REQUIREMENTS ::
Reproduce every line of the records below without any changes.

Collected data entries ::
**********
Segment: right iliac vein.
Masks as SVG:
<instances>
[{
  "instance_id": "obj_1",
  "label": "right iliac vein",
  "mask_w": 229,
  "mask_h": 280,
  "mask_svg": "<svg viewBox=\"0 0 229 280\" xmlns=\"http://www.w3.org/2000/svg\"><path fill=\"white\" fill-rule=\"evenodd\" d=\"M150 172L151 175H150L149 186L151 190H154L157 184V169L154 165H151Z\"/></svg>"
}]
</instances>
**********
TASK SOLUTION ::
Segment: right iliac vein.
Masks as SVG:
<instances>
[{
  "instance_id": "obj_1",
  "label": "right iliac vein",
  "mask_w": 229,
  "mask_h": 280,
  "mask_svg": "<svg viewBox=\"0 0 229 280\" xmlns=\"http://www.w3.org/2000/svg\"><path fill=\"white\" fill-rule=\"evenodd\" d=\"M150 172L151 175H150L149 186L151 190H154L157 184V169L154 165H151Z\"/></svg>"
}]
</instances>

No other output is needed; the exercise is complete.